5. Vu ce qui précède, le recours de Nora Jaques doit être déclaré irrecevable. Le recours de Pascal Jaques doit être partiellement admis et la décision attaquée doit être annulée en tant qu'elle concerne le garage Ouest et le cabanon; elle doit être maintenue pour le surplus.
Les recourants et le constructeur n'ayant que partiellement gain de cause, ils doivent supporter un émolument judiciaire, à part égale entre eux. La municipalité a droit à des dépens réduits, à charge des recourants qui ont contesté sa décision. Les dépens réduits dus réciproquement par les recourants et le constructeur sont compensés.
Par ces motifs
la Cour de droit administratif et public
du Tribunal cantonal
arrête:
I. Le recours de Nora Jaques est irrecevable.

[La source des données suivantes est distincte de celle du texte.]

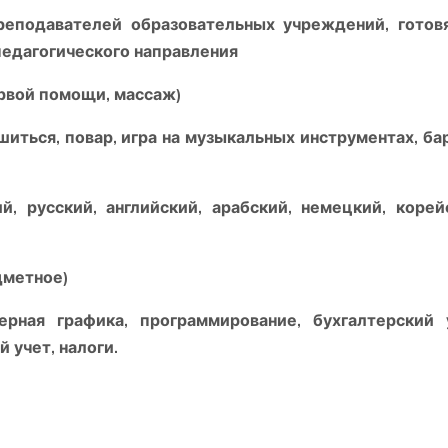
одавателей образовательных учреждений, готов
педагогического направления
вой помощи, массаж)
ться, повар, игра на музыкальных инструментах, ба
усский, английский, арабский, немецкий, корейс
дметное)
я графика, программирование, бухгалтерский у
 учет, налоги.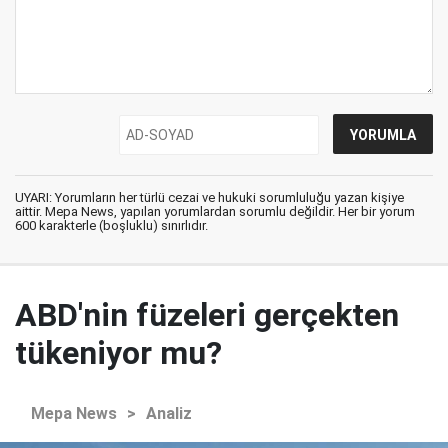
UYARI: Yorumların her türlü cezai ve hukuki sorumluluğu yazan kişiye
aittir. Mepa News, yapılan yorumlardan sorumlu değildir. Her bir yorum
600 karakterle (boşluklu) sınırlıdır.
ABD'nin füzeleri gerçekten
tükeniyor mu?
Mepa News
>
Analiz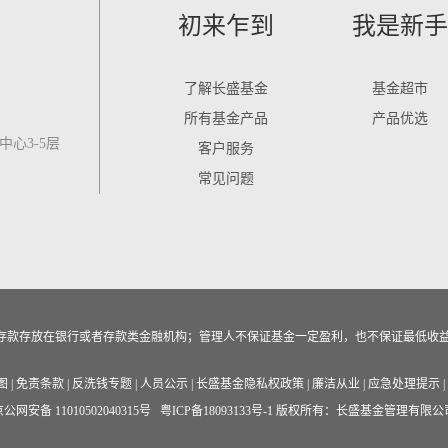
初来乍到
我是新手
了解长盛基金
基金超市
所有基金产品
产品优选
心3-5层
客户服务
常见问题
作为存款存放在银行或者存款类金融机构；管理人不保证基金一定盈利，也不保证最低收
图
|
免责条款
|
反洗钱专题
|
人员公示
|
长盛基金隐私权政策
|
廉洁从业
|
应急处理提示
|
公网安备 11010502040315号
粤ICP备18093133号-1
版权所有：长盛基金管理有限公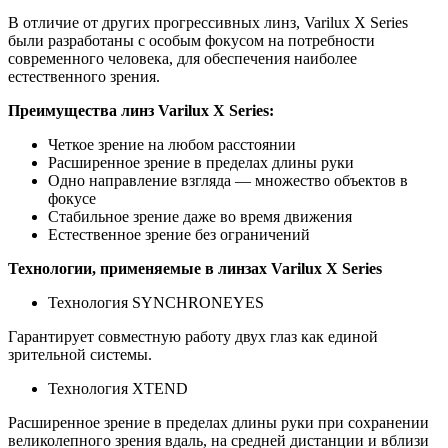
В отличие от других прогрессивных линз, Varilux X Series
были разработаны с особым фокусом на потребности
современного человека, для обеспечения наиболее
естественного зрения.
Преимущества линз Varilux X Series:
Четкое зрение на любом расстоянии
Расширенное зрение в пределах длины руки
Одно направление взгляда — множество объектов в
фокусе
Стабильное зрение даже во время движения
Естественное зрение без ограничений
Технологии, применяемые в линзах Varilux X Series
Технология SYNCHRONEYES
Гарантирует совместную работу двух глаз как единой
зрительной системы.
Технология XTEND
Расширенное зрение в пределах длины руки при сохранении
великолепного зрения вдаль, на средней дистанции и вблизи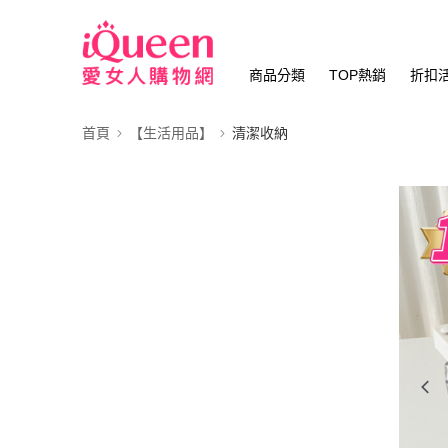
商品分類
TOP熱銷
折扣
首頁
【生活用品】
清潔收納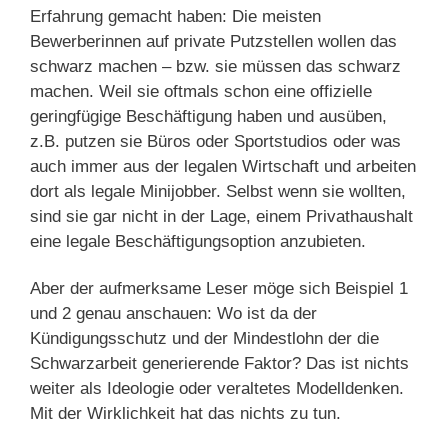
Erfahrung gemacht haben: Die meisten
Bewerberinnen auf private Putzstellen wollen das
schwarz machen – bzw. sie müssen das schwarz
machen. Weil sie oftmals schon eine offizielle
geringfügige Beschäftigung haben und ausüben,
z.B. putzen sie Büros oder Sportstudios oder was
auch immer aus der legalen Wirtschaft und arbeiten
dort als legale Minijobber. Selbst wenn sie wollten,
sind sie gar nicht in der Lage, einem Privathaushalt
eine legale Beschäftigungsoption anzubieten.
Aber der aufmerksame Leser möge sich Beispiel 1
und 2 genau anschauen: Wo ist da der
Kündigungsschutz und der Mindestlohn der die
Schwarzarbeit generierende Faktor? Das ist nichts
weiter als Ideologie oder veraltetes Modelldenken.
Mit der Wirklichkeit hat das nichts zu tun.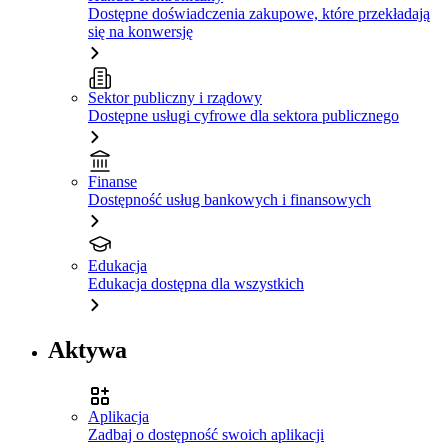
Dostępne doświadczenia zakupowe, które przekładają
się na konwersję
Sektor publiczny i rządowy
Dostępne usługi cyfrowe dla sektora publicznego
Finanse
Dostępność usług bankowych i finansowych
Edukacja
Edukacja dostępna dla wszystkich
Aktywa
Aplikacja
Zadbaj o dostępność swoich aplikacji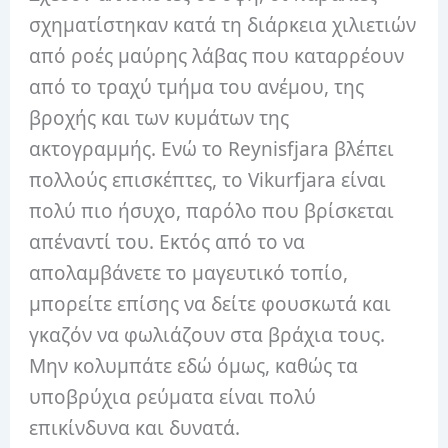
σχηματίστηκαν κατά τη διάρκεια χιλιετιών
από ροές μαύρης λάβας που καταρρέουν
από το τραχύ τμήμα του ανέμου, της
βροχής και των κυμάτων της
ακτογραμμής. Ενώ το Reynisfjara βλέπει
πολλούς επισκέπτες, το Vikurfjara είναι
πολύ πιο ήσυχο, παρόλο που βρίσκεται
απέναντί ​​του. Εκτός από το να
απολαμβάνετε το μαγευτικό τοπίο,
μπορείτε επίσης να δείτε φουσκωτά και
γκαζόν να φωλιάζουν στα βράχια τους.
Μην κολυμπάτε εδώ όμως, καθώς τα
υποβρύχια ρεύματα είναι πολύ
επικίνδυνα και δυνατά.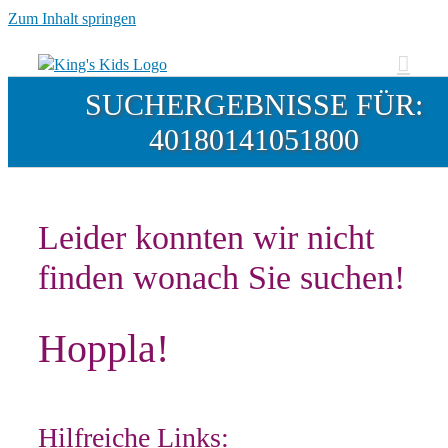
Zum Inhalt springen
SUCHERGEBNISSE FÜR:
40180141051800
Leider konnten wir nicht
finden wonach Sie suchen!
Hoppla!
Hilfreiche Links: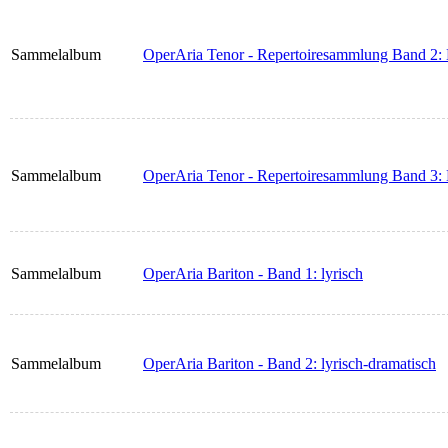
Sammelalbum
OperAria Tenor - Repertoiresammlung Band 2: 
Sammelalbum
OperAria Tenor - Repertoiresammlung Band 3:
Sammelalbum
OperAria Bariton - Band 1: lyrisch
Sammelalbum
OperAria Bariton - Band 2: lyrisch-dramatisch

II. Le recours de Pascal Jaques est partiellement admis.
III. La décision attaquée est annulée en tant qu'elle concerne le garage Ouest et le cabanon; elle est maintenue pour le surplus.

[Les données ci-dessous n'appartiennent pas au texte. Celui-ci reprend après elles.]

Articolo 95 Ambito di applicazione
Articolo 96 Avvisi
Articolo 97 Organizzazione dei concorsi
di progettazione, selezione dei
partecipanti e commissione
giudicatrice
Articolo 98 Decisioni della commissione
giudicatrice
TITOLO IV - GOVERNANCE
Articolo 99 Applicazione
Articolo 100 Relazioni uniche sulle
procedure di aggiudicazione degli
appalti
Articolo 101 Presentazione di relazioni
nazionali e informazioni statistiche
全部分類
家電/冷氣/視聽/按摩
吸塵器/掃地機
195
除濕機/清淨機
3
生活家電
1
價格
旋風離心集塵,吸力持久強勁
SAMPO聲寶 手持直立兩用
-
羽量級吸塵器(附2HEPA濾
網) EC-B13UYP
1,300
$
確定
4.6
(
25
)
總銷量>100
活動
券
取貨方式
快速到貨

IV. Un émolument judiciaire de 1'250 (mille deux cents cinquante) francs est mis à la charge des recourants, solidairement entre eux.
V. Un émolument judiciaire de 1'250 (mille deux cents cinquante) francs est mis à la charge du constructeur.
VI. Les recourants sont débiteurs, solidairement entre eux, de dépens à hauteur de 500 (cinq cents) francs en faveur de la Commune de Montpreveyres.
VII. Le constructeur est débiteur de dépens à hauteur de 500 (cinq cents) francs en faveur de la Commune de Montpreveyres.
Lausanne, le 25 août 2011
La présidente: La greffière:
Le présent arrêt est communiqué aux destinataires de l'avis d'envoi ci-joint.
Il peut faire l'objet, dans les trente jours suivant sa notification, d'un recours au Tribunal fédéral. Le recours en matière de droit public s'exerce aux conditions des articles 82 ss de la loi du 17 juin 2005 sur le Tribunal fédéral (LTF - RS 173.110), le recours constitutionnel subsidiaire à celles des articles 113 ss LTF. Le mémoire de recours doit être rédigé dans une langue officielle, indiquer les conclusions, les motifs et les moyens de preuve, et être signé. Les motifs doivent exposer succinctement en quoi l’acte attaqué viole le droit. Les pièces invoquées comme moyens de preuve doivent être jointes au mémoire, pour autant qu’elles soient en mains de la partie; il en va de même de la décision attaquée.